WHAT THE TASK REQUIRES
Pictures are to be left out. Copy exactly, and only, the lines from the start of the entries below to the line with "- T12 vertebra: (x=247, y=289)–(x=281, y=337)", both included.

Stored items:
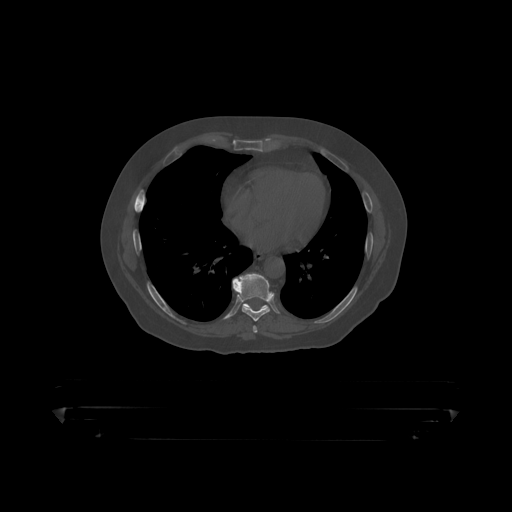
CT including the spine, one axial slice. Position 254 of 390 along the scan axis. 120 kVp. Bone window (W 1800 / L 400 HU). 512 × 512 image matrix, field of view 650 × 650 mm. Patient: male, 60 years. From the clinical record (not read from this slice): primary cancer: prostate.
Structures marked on this image (semi-automatically segmented with operator editing):
- T8 vertebra: box from (x=233, y=273) to (x=273, y=319) px
- T9 vertebra: (x=234, y=278)–(x=268, y=309)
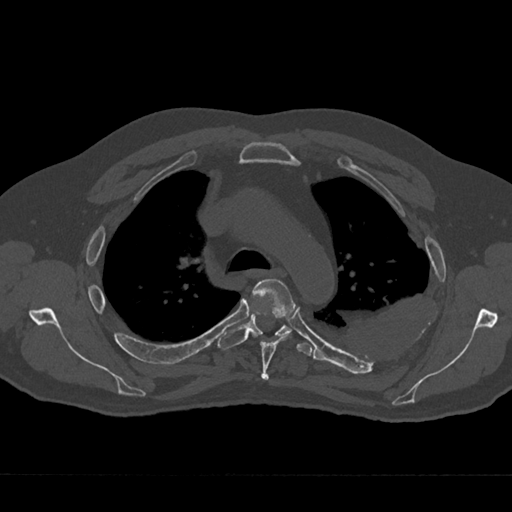
CT including the spine, one axial slice. Position 499 of 797 along the scan axis. Reconstruction kernel Br40s/3. 120 kVp. Bone window (W 1800 / L 400 HU). 0.5 mm slice thickness. 512 × 512 image matrix, field of view 377 × 377 mm. Male patient, age 75 years. Case-level facts recorded for this patient, not image findings: primary cancer: renal.
Outlined on this slice (semi-automatically segmented with operator editing):
- T4 vertebra: bounding box <252,278,295,380> (left, top, right, bottom; pixels)
- T5 vertebra: <218,314,312,356>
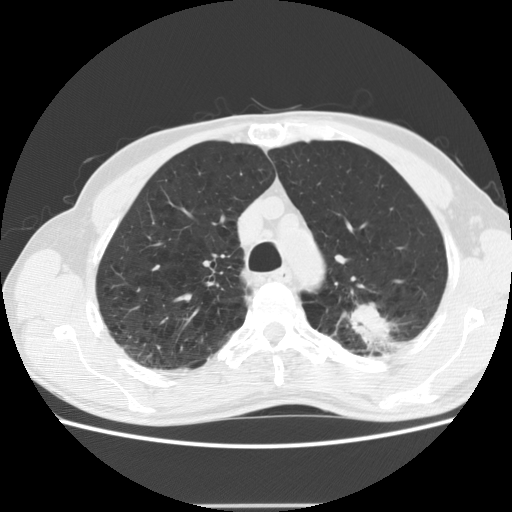
Low-dose screening chest CT, one axial slice; position 146 of 191 along the scan axis; reconstruction kernel STANDARD; lung window (W 1500 / L -600 HU); 512 × 512 image matrix, field of view 352 × 352 mm.
Structures marked on this image (expert manual segmentation):
- lesion 1 (tumor, upper lobe of left lung): box from (x=350, y=303) to (x=391, y=346) px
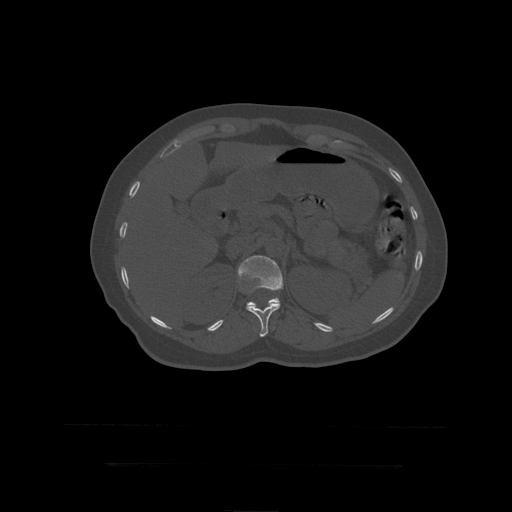
CT including the spine, one axial slice; position 188 of 399 along the scan axis; bone window (W 1800 / L 400 HU); 1.25 mm slice thickness; 512 × 512 image matrix, field of view 450 × 450 mm. Patient age 41 years. From the clinical record (not read from this slice): primary cancer: breast.
Annotated regions visible in this slice (semi-automatic segmentation, software-assisted and operator-edited):
- L1 vertebra: box from (x=238, y=256) to (x=284, y=309) px
- T12 vertebra: (x=247, y=289)–(x=281, y=337)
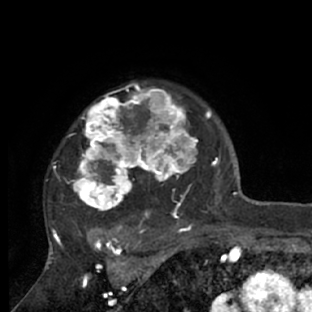
Breast MRI (dynamic contrast-enhanced), one axial slice; slice 55 of 66 in the series (ordered by position); cropped to one breast; dynamic contrast-enhanced series, time point 2 of 7 at this slice position (early post-contrast); 1.5 T; TE 3 ms, TR 6.2 ms; 2.4 mm slice thickness; 312 × 312 image matrix, field of view 183 × 183 mm. Female patient.
Outlined on this slice (semi-automatic segmentation, software-assisted and operator-edited):
- enhancing-tissue mask used for the functional tumour volume (all voxels passing the contrast-enhancement thresholds inside the analysis volume; usually the tumour): bounding box <51,81,218,228> (left, top, right, bottom; pixels)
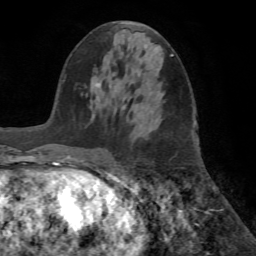
Breast MRI (dynamic contrast-enhanced), one axial slice. Slice 28 of 72 in the series (ordered by position). Cropped to one breast. Dynamic contrast-enhanced series, time point 2 of 7 at this slice position (early post-contrast). 1.5 T. TE 4.2 ms, TR 8.6 ms. 256 × 256 image matrix. Female patient.
Outlined on this slice (semi-automatically segmented with operator editing):
- enhancing-tissue mask used for the functional tumour volume (all voxels passing the contrast-enhancement thresholds inside the analysis volume; usually the tumour): bounding box [x1, y1, x2, y2] px = [96, 83, 100, 87]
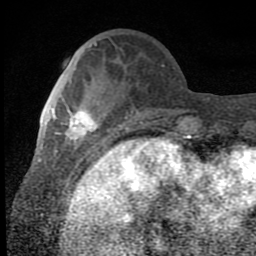
Breast MRI (dynamic contrast-enhanced), one axial slice; position 24 of 80 along the scan axis; cropped to one breast; dynamic contrast-enhanced series, time point 2 of 8 at this slice position (early post-contrast); 1.5 T; TE 2.7 ms, TR 6.8 ms; 256 × 256 image matrix, field of view 145 × 145 mm. Female patient.
Structures marked on this image (semi-automatic segmentation, software-assisted and operator-edited):
- enhancing-tissue mask used for the functional tumour volume (all voxels passing the contrast-enhancement thresholds inside the analysis volume; usually the tumour): box from (x=52, y=106) to (x=99, y=152) px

SOLVED EXERCISE
CT including the spine, one axial slice. Position 254 of 390 along the scan axis. 120 kVp. Bone window (W 1800 / L 400 HU). 512 × 512 image matrix, field of view 650 × 650 mm. Patient: male, 60 years. From the clinical record (not read from this slice): primary cancer: prostate.
Structures marked on this image (semi-automatically segmented with operator editing):
- T8 vertebra: box from (x=233, y=273) to (x=273, y=319) px
- T9 vertebra: (x=234, y=278)–(x=268, y=309)
CT including the spine, one axial slice. Position 499 of 797 along the scan axis. Reconstruction kernel Br40s/3. 120 kVp. Bone window (W 1800 / L 400 HU). 0.5 mm slice thickness. 512 × 512 image matrix, field of view 377 × 377 mm. Male patient, age 75 years. Case-level facts recorded for this patient, not image findings: primary cancer: renal.
Outlined on this slice (semi-automatically segmented with operator editing):
- T4 vertebra: bounding box <252,278,295,380> (left, top, right, bottom; pixels)
- T5 vertebra: <218,314,312,356>
Low-dose screening chest CT, one axial slice; position 146 of 191 along the scan axis; reconstruction kernel STANDARD; lung window (W 1500 / L -600 HU); 512 × 512 image matrix, field of view 352 × 352 mm.
Structures marked on this image (expert manual segmentation):
- lesion 1 (tumor, upper lobe of left lung): box from (x=350, y=303) to (x=391, y=346) px
CT including the spine, one axial slice; position 188 of 399 along the scan axis; bone window (W 1800 / L 400 HU); 1.25 mm slice thickness; 512 × 512 image matrix, field of view 450 × 450 mm. Patient age 41 years. From the clinical record (not read from this slice): primary cancer: breast.
Annotated regions visible in this slice (semi-automatic segmentation, software-assisted and operator-edited):
- L1 vertebra: box from (x=238, y=256) to (x=284, y=309) px
- T12 vertebra: (x=247, y=289)–(x=281, y=337)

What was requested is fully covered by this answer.